Pound’s Slump Belies Strength No Other Can MatchLukanyo Mnyanda and David Goodman
The pound, languishing at an 11-month low against the dollar, is far from dead.
That’s the message from options traders and strategists, who expect sterling to be one of the developed world’s two best performers in the year ahead versus the greenback. The pound has already rallied against 30 of its 31 most-traded peers in the past month, underscoring the strength of Britain’s economy.
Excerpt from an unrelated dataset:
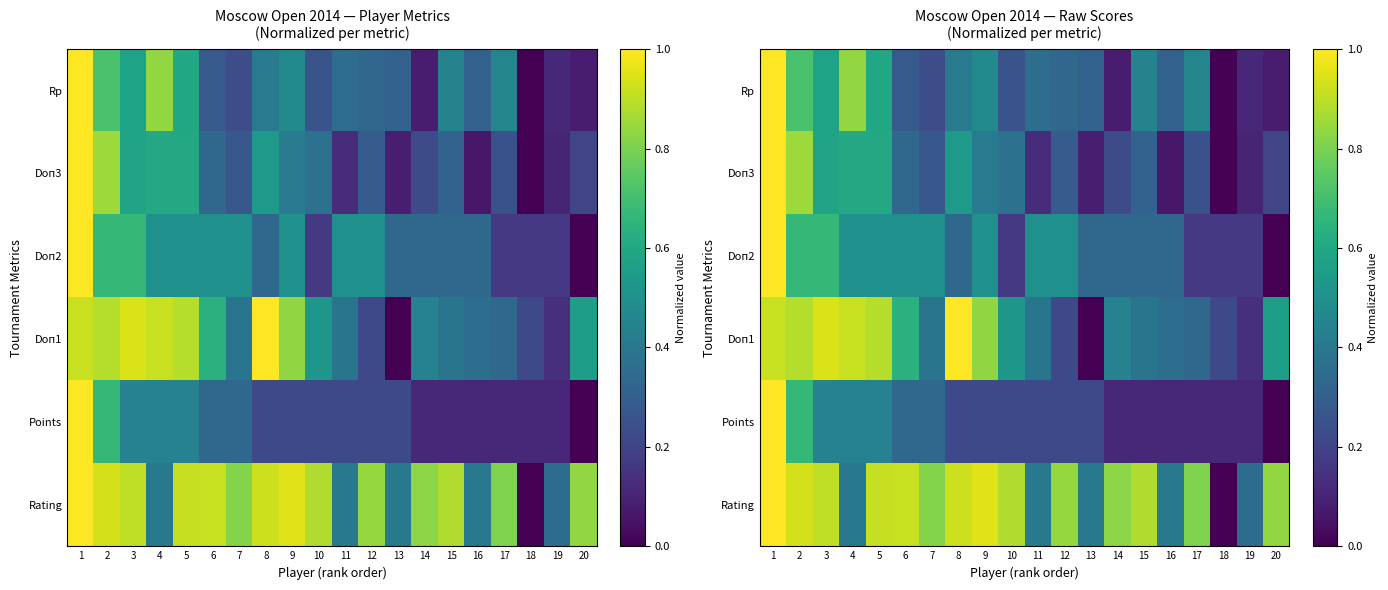

The Doп1 series shows 0.0 at 13. True or false?

True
“I don’t think we’re dealing with sterling being an unpopular currency, we’ve just been in a market with a lot of dollar buying,” Stuart Bennett, head of Group of 10 currency strategy at Banco Santander SA in London, said yesterday by phone. “If you look at sterling against the rest of the world, it’s performing quite well. We’re still sterling-bullish.”
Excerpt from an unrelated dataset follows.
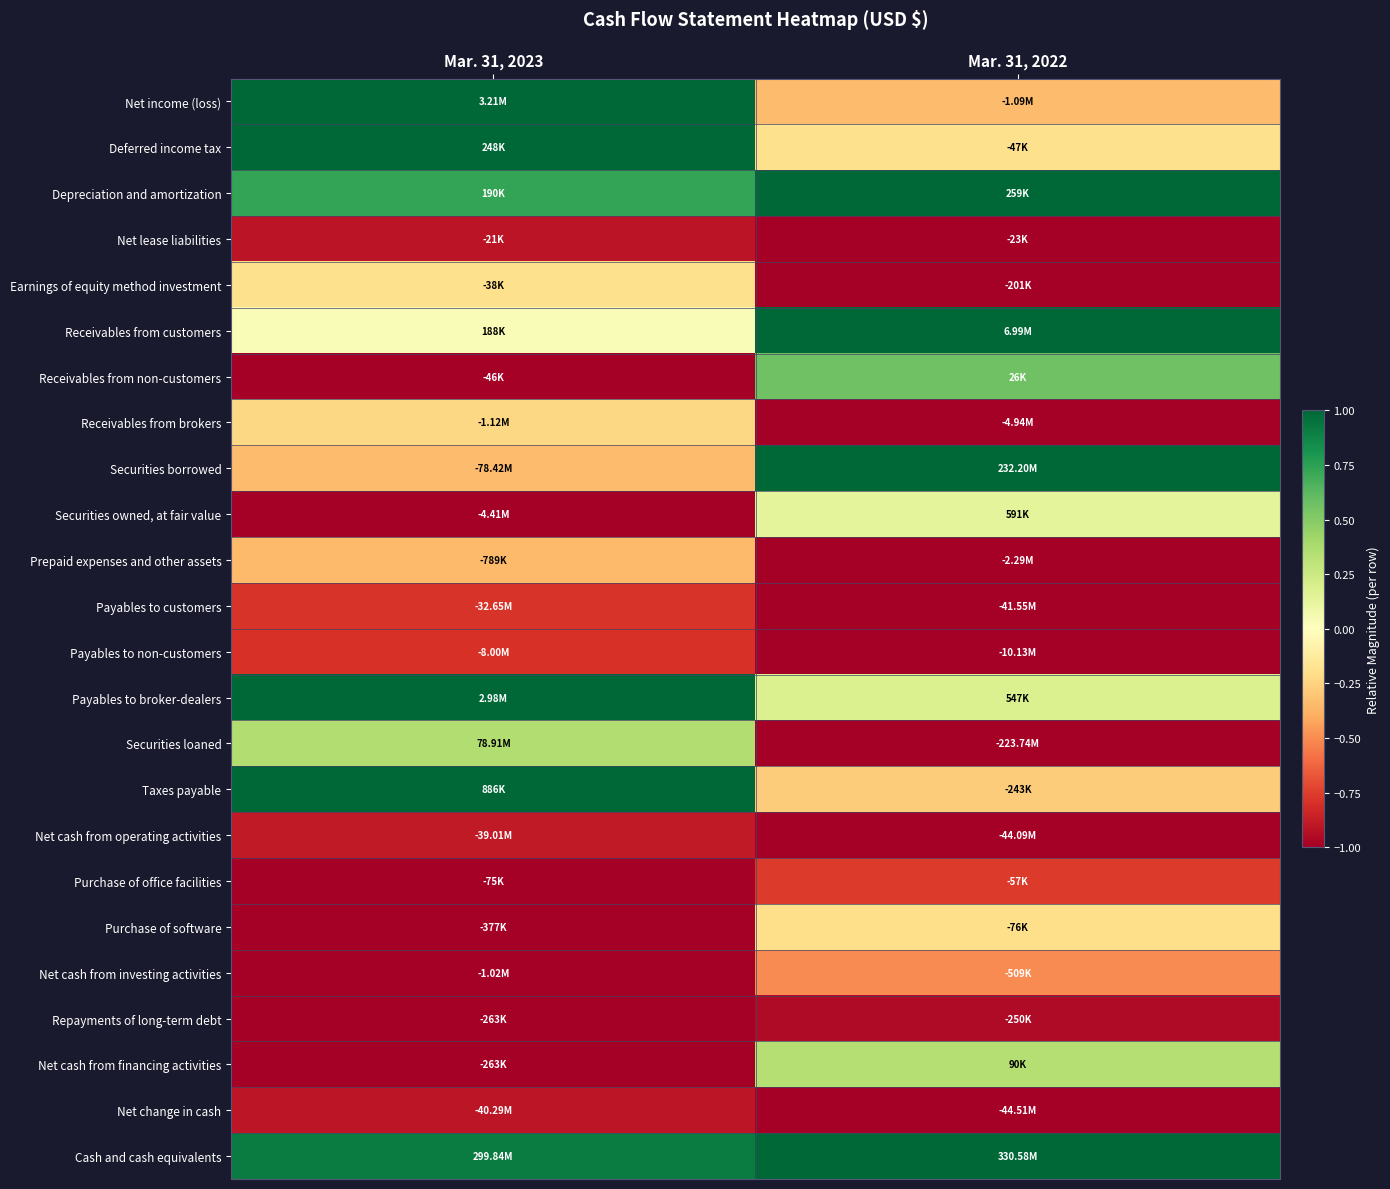

At how many categories does at least one series exceed 0?

2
The U.K.’s gross domestic product will expand a total of 5.6 percent this year and next, compared with 3.9 percent for the G-10, based on economist forecasts compiled by Bloomberg. The growth outlook may help persuade Bank of England policy makers it will soon be time to begin raising interest rates, which they kept at a record-low 0.5 percent today.
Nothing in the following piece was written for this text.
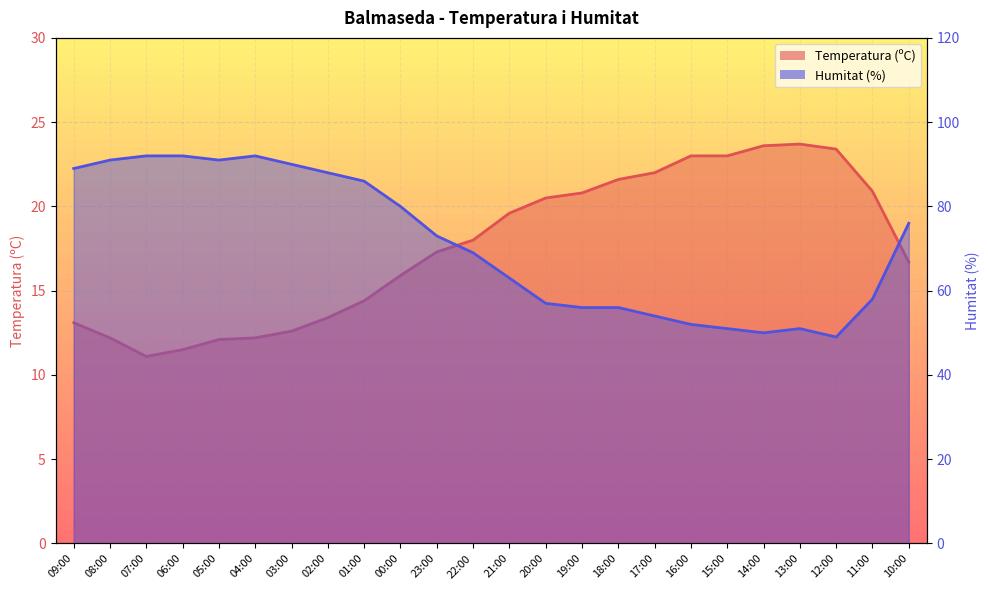

At which label does Humitat (%) first exceed 73?

09:00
Bennett said he sees the pound gaining almost 4 percent to $1.68 and 76 pence per euro by the third quarter of 2015, compared with earlier forecasts of $1.75 and 73 pence.
Since reaching a six-year high of $1.7192 on July 15, the pound has tumbled almost 6 percent against the U.S. currency, to $1.6213 as of 12:05 p.m. in London. It touched a low for this year of $1.5944 on Oct. 6.
Sterling fell as parts of Britain’s economy, including industrial production and retail sales, slowed. That, in turn, prompted futures traders to push back the likely timing of the BOE’s first rate increase since 2007, just as speculation grew for an early boost to the U.S. federal funds rate.
While the pound is down 2.1 percent against the dollar this year, it has risen against all 31 of its most-traded peers except the Hungarian forint in the past month. The gains range from a 0.6 percent advance against China’s yuan to a 7.7 percent surge versus Russia’s ruble.
The pound has also benefited as the euro weakened on the European Central Bank’s rate cuts and expansion of the money supply. Sterling is up 5.5 percent versus the 18-nation currency this year, to 78.73 pence per euro, heading for its best annual performance since 2009.
“The case for renewed outperformance of the pound versus the European currencies -- the euro and Swiss franc, in particular -- remains a compelling one,” Bank of America Corp. analysts including currency strategist Kamal Sharma in London, wrote in an Oct. 7 client note. “The policy divergences between the BOE and its European counterparts continue to widen.”
Bank of America sees the pound rising versus the dollar and euro by year-end, predicting levels of $1.62 and 77 pence.
Options traders expect the pound to post the second-best performance against the greenback of its G-10 peers during the next year, with only the yen seen doing better.
Strategists surveyed by Bloomberg are more optimistic. While currencies such as the franc, yen and euro are seen tumbling more than 3 percent by the third quarter, the pound is forecast to drop less than 1 percent in the group’s best performance.
The one currency it can’t surmount is the dollar. There’s a 57 percent likelihood the U.S. will raise its target rate from a range of zero to 0.25 percent to at least 0.5 percent by September 2015, futures data compiled by Bloomberg show.
That’s down from 68 percent before the minutes from the Federal Reserve’s Sept. 16-17 meeting showed yesterday that officials are concerned a global slowdown and a stronger currency pose risks to the U.S. economy. The dollar dropped versus the pound and most of its 31 main peers after the release.
In the U.K., forward contracts based on the sterling overnight interbank average, or Sonia, suggest a quarter-percentage point increase in the main rate in August, back from the February boost anticipated two months ago.
Hedge funds and other large speculators turned bullish on the pound last week for the first time since Scotland voted Sept. 18 to stay within the U.K. Net bets on a sterling gain were 3,589 contracts in the week ended Oct. 3, though still down from a 6 1/2-year high of 56,412 on July 4, according to the Commodity Futures Trading Commission in Washington.
Swissquote Bank SA in Gland, Switzerland, sees the pound appreciating to 69 pence per euro by next September. That makes it the most optimistic of more than 40 forecasters surveyed by Bloomberg, whose median estimate is for a gain to 76 pence. Sterling will strengthen to $1.74, according to Swissquote, compared with a median prediction of $1.60.
“The BOE is going to get way ahead of the ECB,” Peter Rosenstreich, the chief foreign-exchange analyst at Swissquote said yesterday in an interview. “Sterling will begin benefiting from policy and growth divergence and a hawkish BOE.”